"Size kendi aranızdan öyle bir Peygamber geldi ki zahmete uğramanız ona ağır gelir. Kalbi üstünüze titrer müminlere karşı pek şeatli ve merhametlidir." (Tevbe 128) "Hakikaten Allah'ın Resulünde sizler için Allah'a ve âhiret gününe kavuşmayı bekleyenler ve Allah'ı çok zikredenler için en mükemmel bir nümune vardır." (Ahzab21) "Ey Rasûlüm!) Hiç şüphesiz ki Sen yüce bir ahlâk üzeresin!" (Kalem 4)

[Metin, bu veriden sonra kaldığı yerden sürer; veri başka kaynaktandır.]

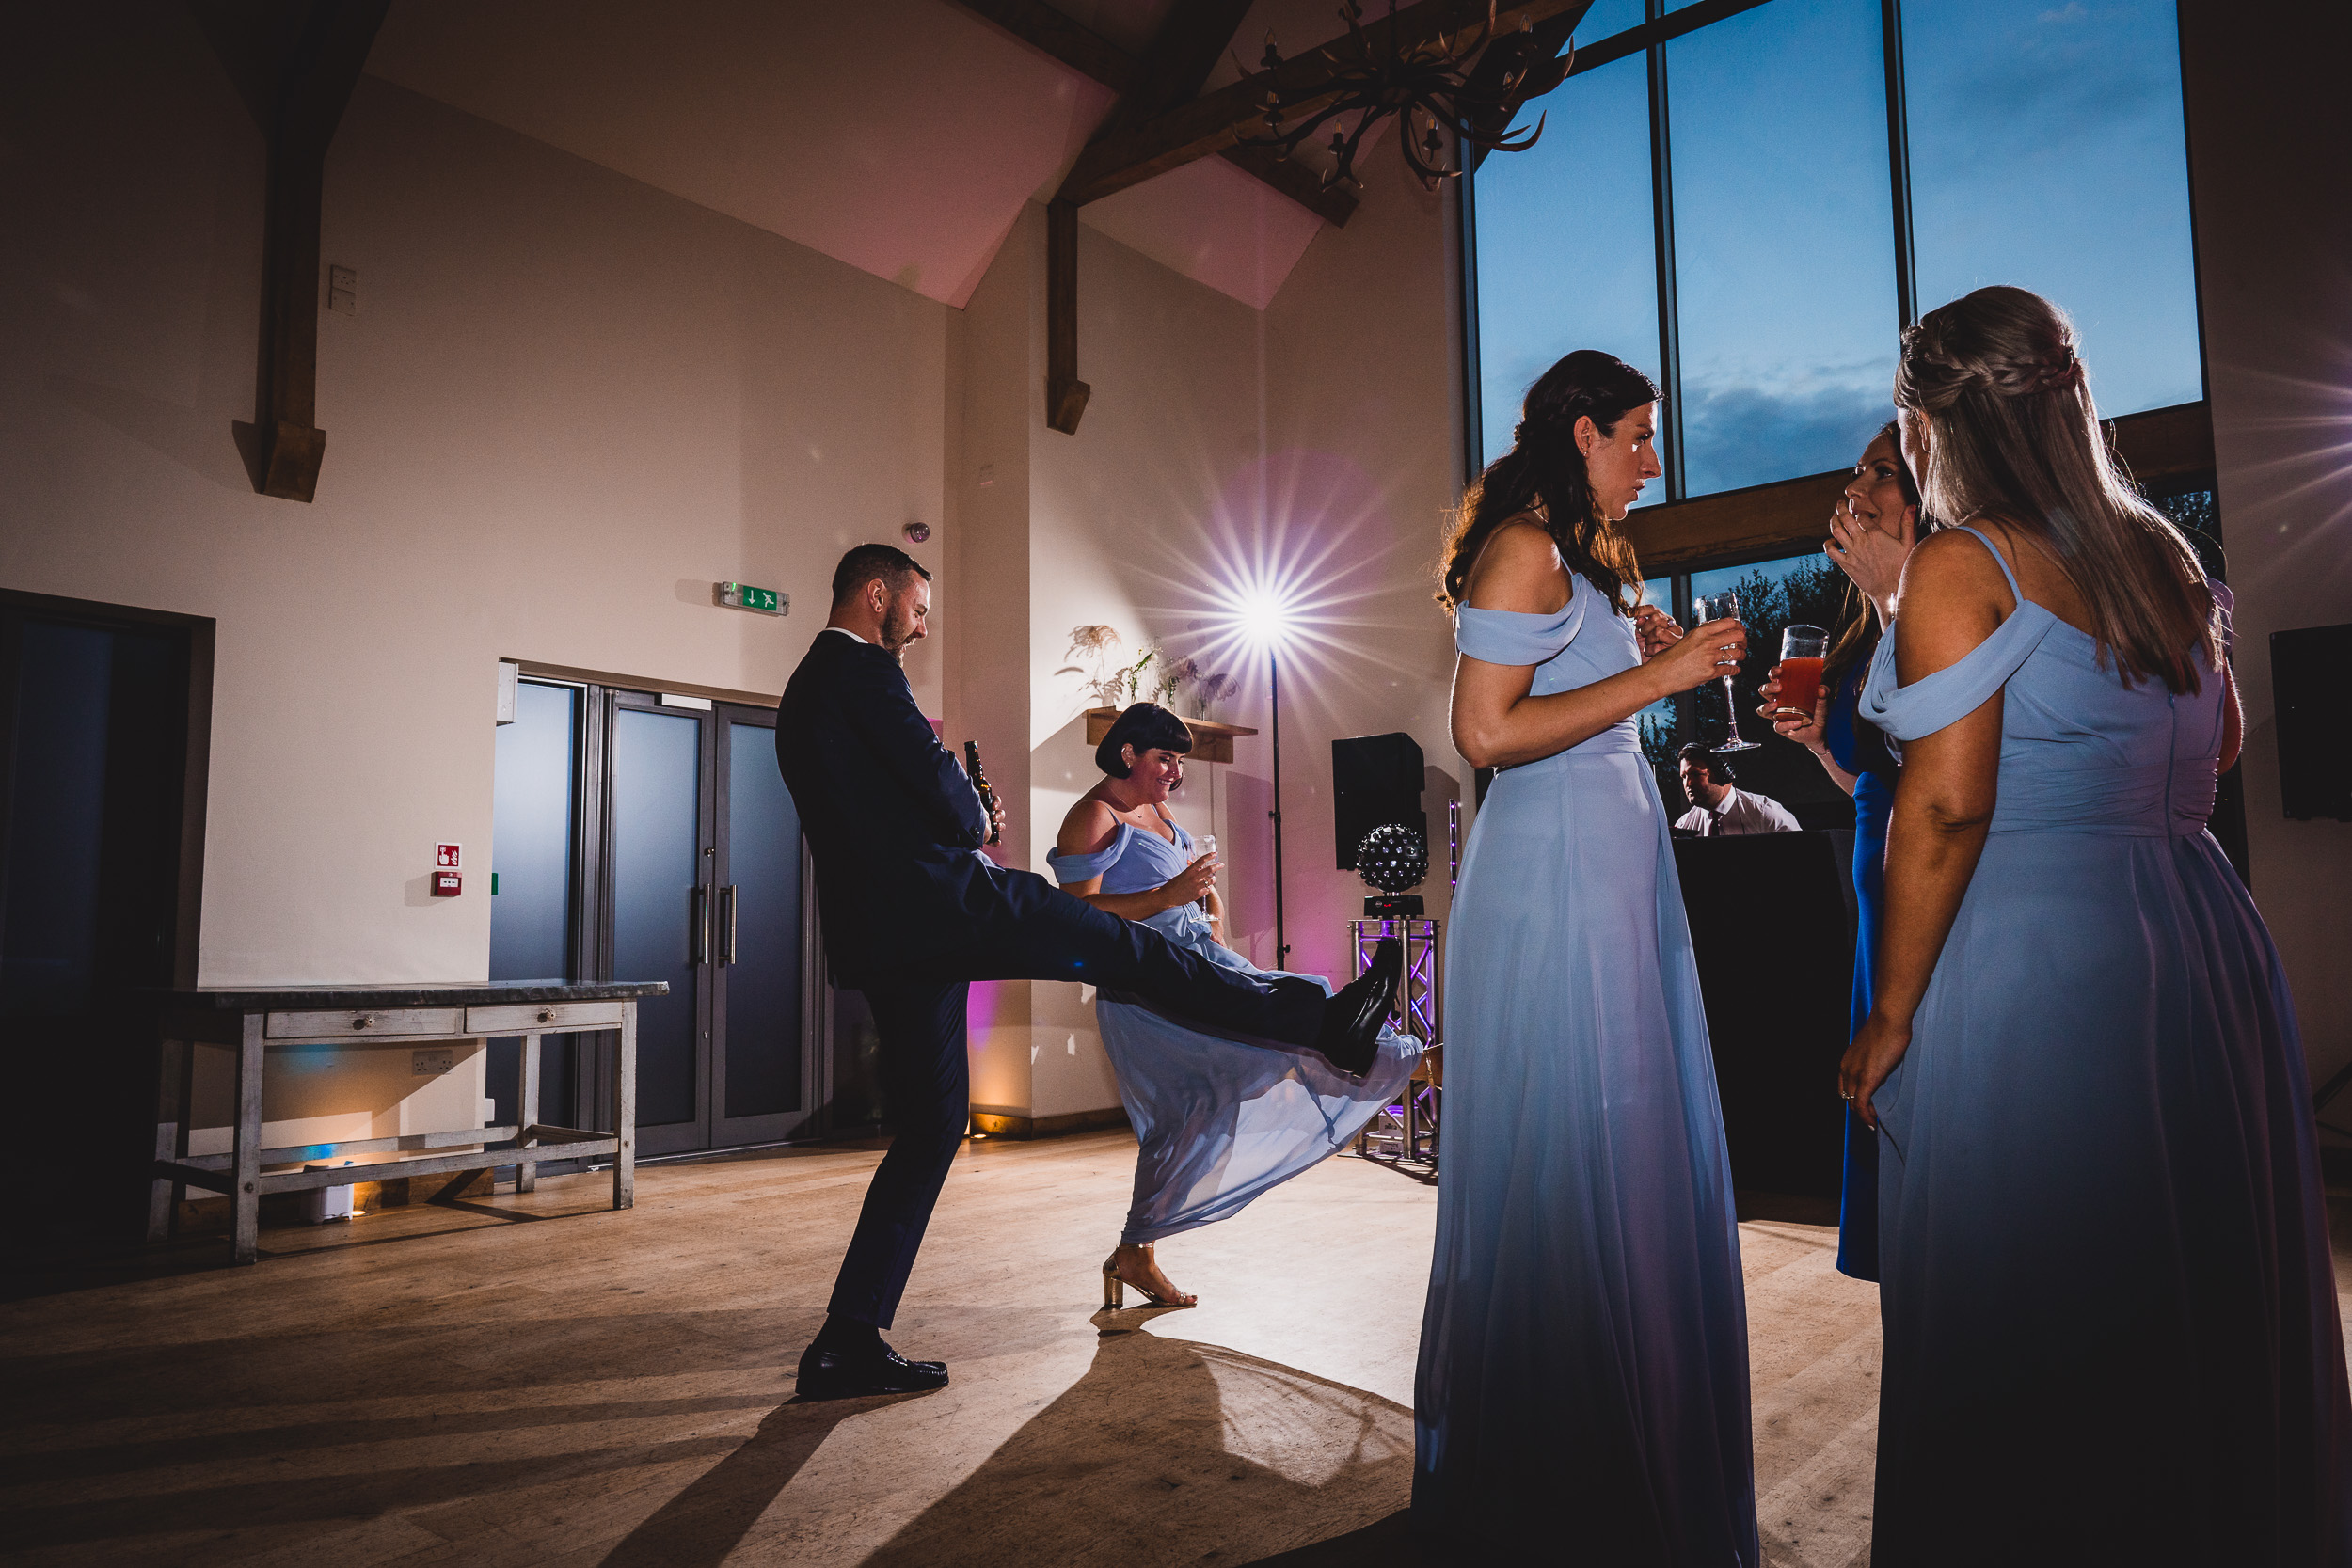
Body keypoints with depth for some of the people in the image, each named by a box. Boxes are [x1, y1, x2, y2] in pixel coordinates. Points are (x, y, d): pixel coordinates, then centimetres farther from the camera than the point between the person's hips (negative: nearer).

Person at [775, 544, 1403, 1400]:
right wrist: (973, 822, 8)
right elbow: (938, 781, -13)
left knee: (930, 1125, 11)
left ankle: (848, 1344, 11)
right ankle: (1322, 1020, 1)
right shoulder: (862, 669, -5)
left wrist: (964, 821, 21)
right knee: (1136, 949, -3)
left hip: (876, 936, 9)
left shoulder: (801, 694, 25)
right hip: (941, 899, -9)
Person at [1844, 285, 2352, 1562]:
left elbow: (1947, 805, -17)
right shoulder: (2161, 553, 10)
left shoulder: (1959, 563, -10)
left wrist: (1892, 1013, -11)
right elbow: (2220, 741, 22)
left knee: (2024, 1328, 5)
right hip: (2204, 944, 8)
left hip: (2035, 961, -7)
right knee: (2213, 1305, 19)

Yukarıdaki ilk âyet Rasûlüllah'ın (sav) biz ümmetine çok düşkün olduğunu bizim dünya ve ahirette karşılaştığımız sıkıntıların O'nu çok üzeceğini bildiriyor. İkinci âyet Rasûlüllah'ın (sav) bizlere en güzel örnek olduğunu haber verirken sonraki âyet örnekliğin odağında ahlâkın olduğuna dikkat çekmektedir. Nitekim Peygamber Efendimiz de: "Ben başka bir maksatla değil ancak güzel ahlâkı tamamlamak için gönderildim." (Muatta Hüsnü'l-Hulk 8) buyurmuştur.
Peygamber Efendimiz Kur'ân-ı Kerîm'i sadece lafzen öğreten bir muallim olarak değil canlı bir Kur'ân hâlinde İlâhî hakikatleri fiilen tâlim eden bir hidâyet rehberi olarak yaşamıştır. Bu yüzden O'nun muazzez ve mübarek hayâtı kıyâmete kadar gelecek nesillere en güzel örnek olmuş ve olmaya devam edecektir. İnsanın ilk yurdu olan cennete yeniden dönebilmenin yolu güzel ahlâkı davranış haline getirmekten geçtiğine göre Rasûlüllah'ın (sav) hayatı iyi bilinmelidir. Dünyada O'na layık onurlu bir ümmet olabilmenin yolu ise O'nu örnek alarak her alanda planlı ve programlı bir şekilde çok çalışmak ve başarılı olmaktan geçmektedir. Bilelim ki o zaman inşeallah Rasülûllah'ı (sav) üzmemiş ve cennette O'na komşu olabilmenin sebeplerini işlemiş olacağız.